The problem
A stretch of the entries below is to be set down exactly, running from the line with "Blue Fox Vibrax" through the line with "Vibrax lipalla.", both included, and no other line.

(Data section begins)

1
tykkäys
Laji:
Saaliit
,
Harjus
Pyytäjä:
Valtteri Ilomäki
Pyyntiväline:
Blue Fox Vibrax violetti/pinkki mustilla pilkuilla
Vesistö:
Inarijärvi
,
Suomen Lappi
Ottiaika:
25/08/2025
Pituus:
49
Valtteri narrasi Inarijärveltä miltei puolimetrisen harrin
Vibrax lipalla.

(Data section ends)
(Data section begins)

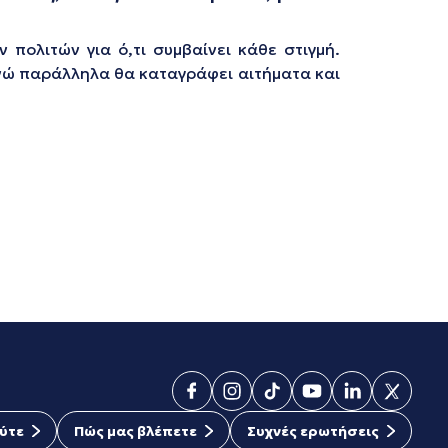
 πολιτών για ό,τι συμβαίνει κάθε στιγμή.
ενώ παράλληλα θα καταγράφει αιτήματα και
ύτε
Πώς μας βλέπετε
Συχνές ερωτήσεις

(Data section ends)

Solution
Blue Fox Vibrax violetti/pinkki mustilla pilkuilla
Vesistö:
Inarijärvi
,
Suomen Lappi
Ottiaika:
25/08/2025
Pituus:
49
Valtteri narrasi Inarijärveltä miltei puolimetrisen harrin
Vibrax lipalla.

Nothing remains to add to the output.